Hi everyone. I am building an application and want to use gpt as a calendar assistant so the user can type questions and retrieve the relevant events from their calendar. Here is my process so far:
- Calendar events have embeddings created and stored in Pinecone on an ongoing basis. For now, the text I use for embeddings is something like “date: 2023-04-03. Event name: Haircut. Time: 17:00.”
- User types a question which is sent to the server (AWS Lambda). For example: “When is my next haircut?” or “What do I have this weekend?”
- Call /chat/completions with gpt-3.5-turbo model to infer the action (“Add event”, “find event”, etc.). This is working great so far.
- Assuming it is a “Find Event” action, embed the user question and query Pinecone to get the top 20 results.
- Look up the resulting calendar event records in my database.

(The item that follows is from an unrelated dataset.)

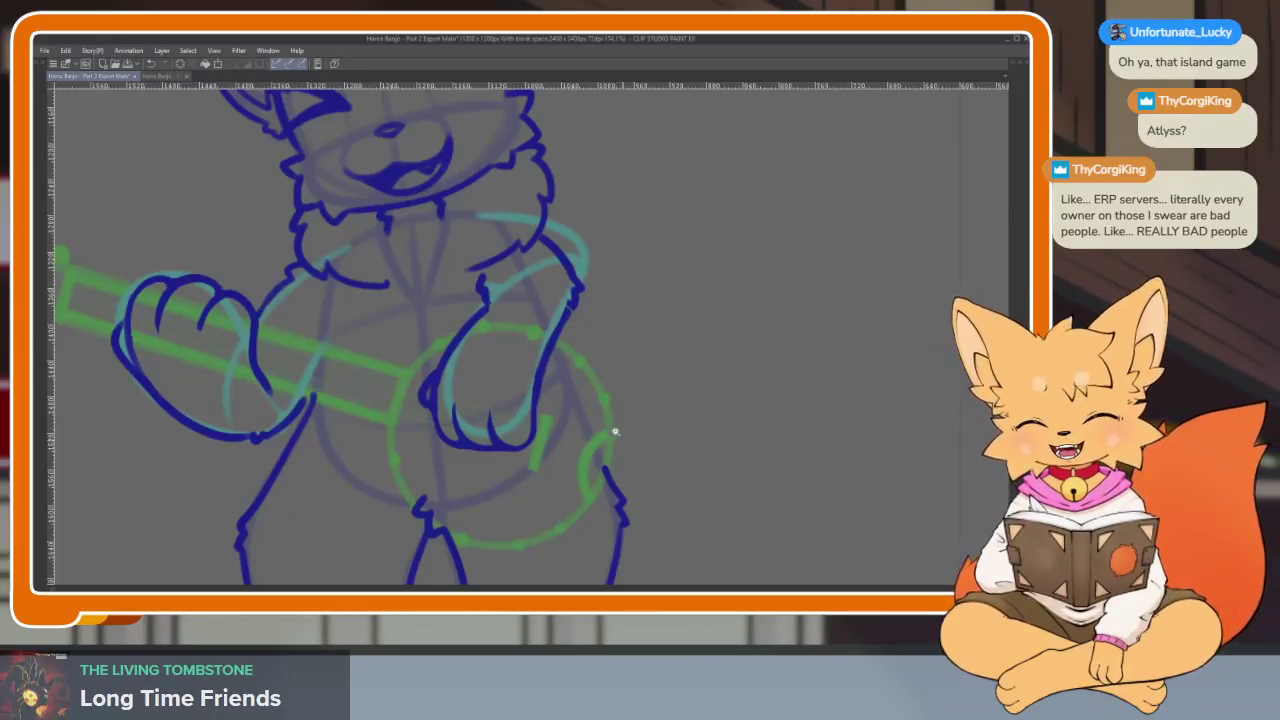
Zoom in and out to inspect the strumming paw animation up close
scroll(607, 428, down, 2)
scroll(610, 455, up, 4)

- Feed the results into a gpt (/chat/completions with gpt-3.5-turbo model) prompt to get an answer to send back to the user. The prompt I use is
You are a helpful calendar assistant, and you format dates like MMM DD, YYYY, and today is ${today}. Calendar events:\n${events}\nQuestion: ${question}
;
I’m observing a couple issues with this.
First, the embedding lookup is not that reliable in finding the right events. For example, for the haircut question, it returns a bunch of other seemingly unrelated events and doesn’t return the Haircut event at all, even though the keyword is right in there. So, I researched a bit and tried the hypothetical approach where I create a hypothetical event that answers the user question and feed that to the Pinecone query, but it didn’t help. Next, I tried asking gpt to infer any specific dates and a subject from the user question, so I could separate those out in my Pinecone query. The inference worked, but overall it didn’t improve the embedding query. Finally, I am using the inferred dates and subject to do a keyword and date search of the calendar events directly from my database and then combining those results with the Pinecone results. This finally at least gets the right list of calendar events to feed to gpt, but at the cost of a lot more overhead and processing time.

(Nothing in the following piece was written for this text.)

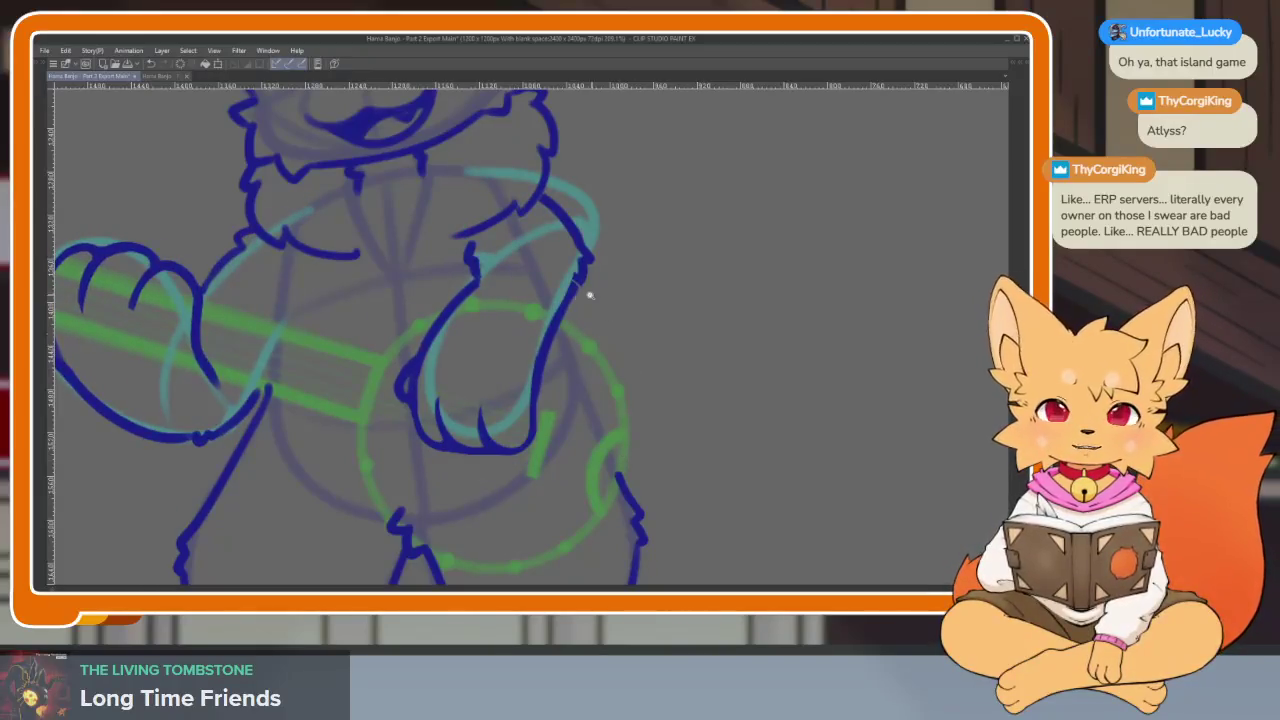
scroll(602, 304, up, 2)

Second, I am now seeing that the gpt answer in the last step does not always understand the timeframe being asked about. For example, with the question “What do I have this weekend?”, it parses out the correct dates in the intermediary gpt call used to search for events, but in the final answer after feeding the calendar events in the prompt it does not pick out the events corresponding to “this weekend” and instead says there are no events for this weekend (sometimes it works, sometimes it doesn’t).
So far I am testing simple questions and calendar events, and at this point I’m worried this functionality may not be consistent enough to continue building out and releasing to customers unless the accuracy can be improved.
Do I need to explore fine tuning at this point to do more training about common calendar/date range requests? From what I’ve read so far on the forums here and other places it seems there’s a general attitude that fine-tuning is not worth the trade-off in terms of using a less powerful model as well as the added cost (and effort required to do the tuning - I am just me for this app and don’t have a team or anything).
Are there other approaches I can use to improve accuracy for this type of application?
Thanks for any insight you all can give!